When the command finishes, debuginfo returns the tarball’s file name. If no destination has been specified, the file will be created in the same directory from where you ran the debuginfo command.

The following files contain the metrics collected by the debuginfo command:

dgraph-debuginfo639541060
├── alpha_block.gz
├── alpha_goroutine.gz
├── alpha_health.gz
├── alpha_heap.gz
├── alpha_jemalloc.gz
├── alpha_mutex.gz
├── alpha_profile.gz
├── alpha_state.gz
├── alpha_threadcreate.gz
├── alpha_trace.gz
├── zero_block.gz
├── zero_goroutine.gz
├── zero_health.gz
├── zero_heap.gz
├── zero_jemalloc.gz
├── zero_mutex.gz
├── zero_profile.gz
├── zero_state.gz
├── zero_threadcreate.gz
└── zero_trace.gz

Command parameters

  -a, --alpha string       Address of running dgraph alpha. (default "localhost:8080")
  -x, --archive            Whether to archive the generated report (default true)
  -d, --directory string   Directory to write the debug info into.
  -h, --help               help for debuginfo
  -m, --metrics strings    List of metrics & profiles to dump in the report. (default [heap,cpu,state,health,jemalloc,trace,metrics,vars,trace,goroutine,block,mutex,threadcreate])
  -s, --seconds uint32     Duration for time-based metric collection. (default 30)
  -z, --zero string        Address of running dgraph zero.

The metrics flag (-m)

By default, debuginfo collects:

  • heap
  • cpu
  • state
  • health
  • jemalloc
  • trace
  • metrics
  • vars
  • trace
  • goroutine
  • block
  • mutex
  • threadcreate

If needed, you can collect some of them (not necessarily all). For example, this command will collect only jemalloc and health profiles:

dgraph debuginfo -m jemalloc,health

Profiles details

  • cpu profile: CPU profile determines where a program spends its time while actively consuming CPU cycles (as opposed to while sleeping or waiting for I/O).

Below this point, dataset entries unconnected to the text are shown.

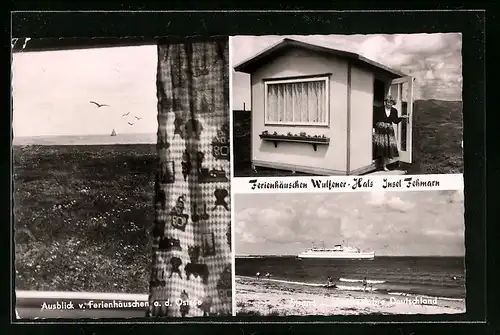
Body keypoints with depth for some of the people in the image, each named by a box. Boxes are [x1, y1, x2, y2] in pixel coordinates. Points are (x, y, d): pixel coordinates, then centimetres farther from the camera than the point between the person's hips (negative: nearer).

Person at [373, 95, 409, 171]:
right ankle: (379, 164, 4)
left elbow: (395, 121, 10)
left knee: (388, 147, -2)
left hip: (389, 131, 3)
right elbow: (375, 119, -2)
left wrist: (402, 117, -3)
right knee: (380, 145, -7)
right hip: (379, 130, -3)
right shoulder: (379, 109, 0)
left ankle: (384, 165, 3)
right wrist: (373, 128, -10)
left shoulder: (394, 111, 11)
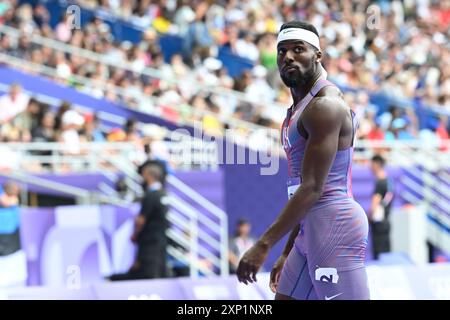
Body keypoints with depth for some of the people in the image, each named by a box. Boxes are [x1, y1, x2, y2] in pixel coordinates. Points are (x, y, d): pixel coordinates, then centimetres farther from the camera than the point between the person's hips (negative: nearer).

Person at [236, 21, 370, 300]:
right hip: (310, 229, 11)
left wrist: (264, 246, -22)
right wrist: (288, 254, 23)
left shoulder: (325, 105, -13)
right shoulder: (300, 107, 19)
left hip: (334, 225, -10)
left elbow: (312, 188, -20)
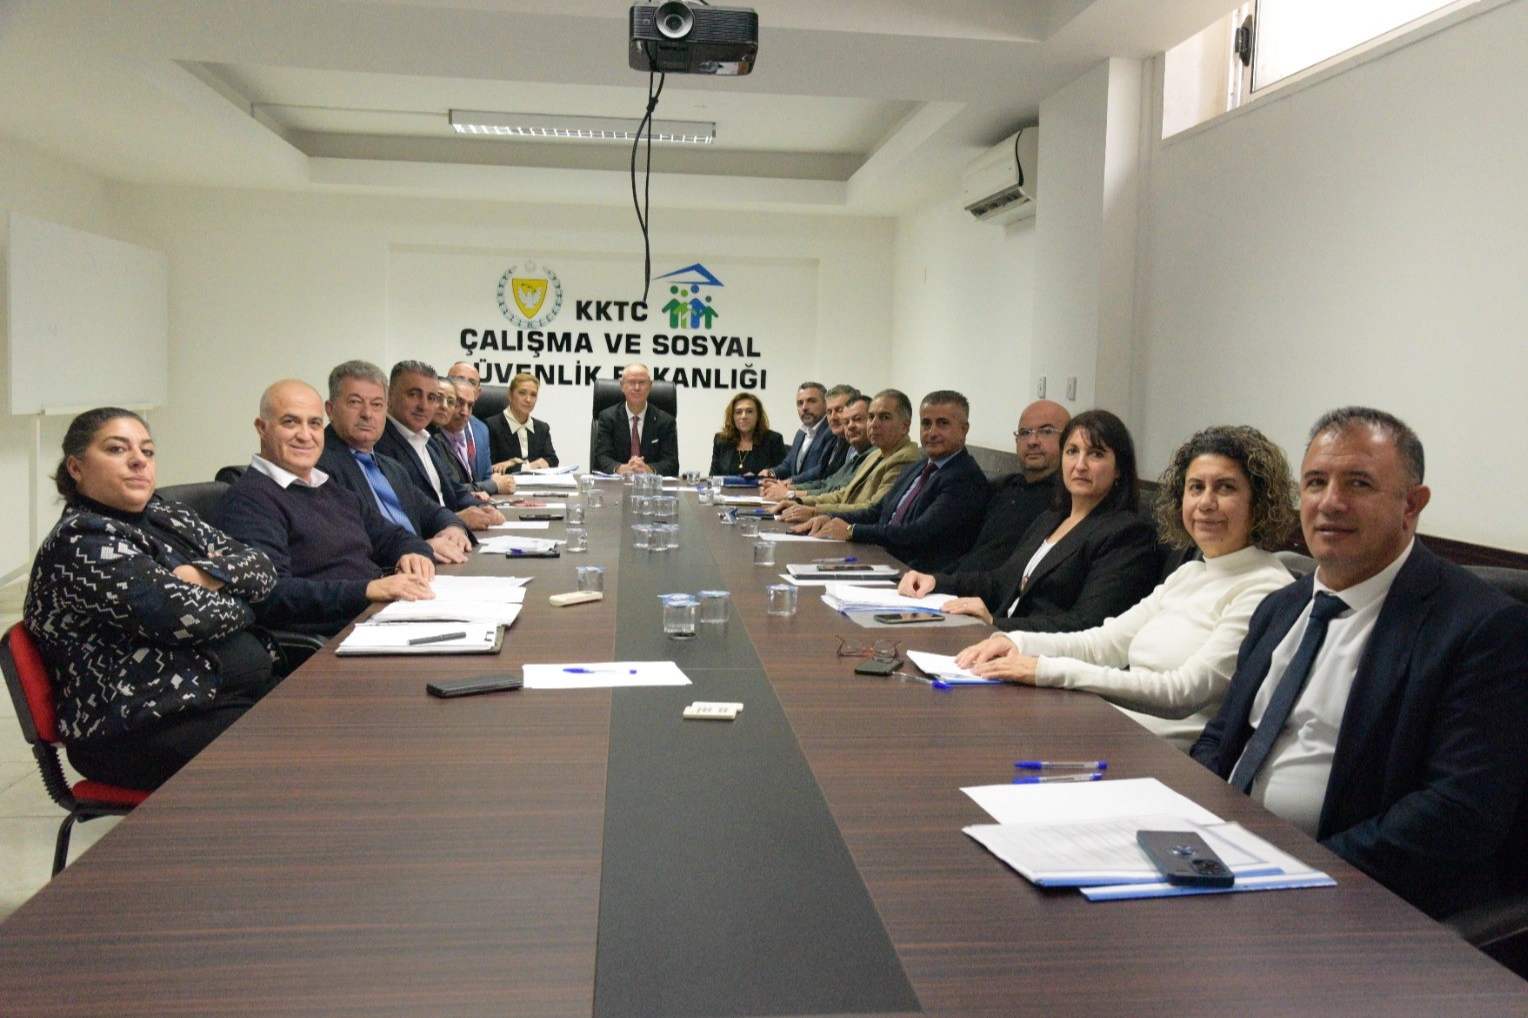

  • heap: Heap profile reports memory allocation samples; used to monitor current and historical memory usage, and to check for memory leaks.

  • threadcreate: Thread creation profile reports the sections of the program that lead the creation of new OS threads.

  • goroutine: Goroutine profile reports the stack traces of all current goroutines.

  • block: Block profile shows where goroutines block waiting on synchronization primitives (including timer channels).

  • mutex: Mutex profile reports the lock contentions. When you think your CPU is not fully utilized due to a mutex contention, use this profile.

  • trace: this capture a wide range of runtime events. Execution tracer is a tool to detect latency and utilization problems. You can examine how well the CPU is utilized, and when networking or syscalls are a cause of preemption for the goroutines. Tracer is useful to identify poorly parallelized execution, understand some of the core runtime events, and how your goroutines execute.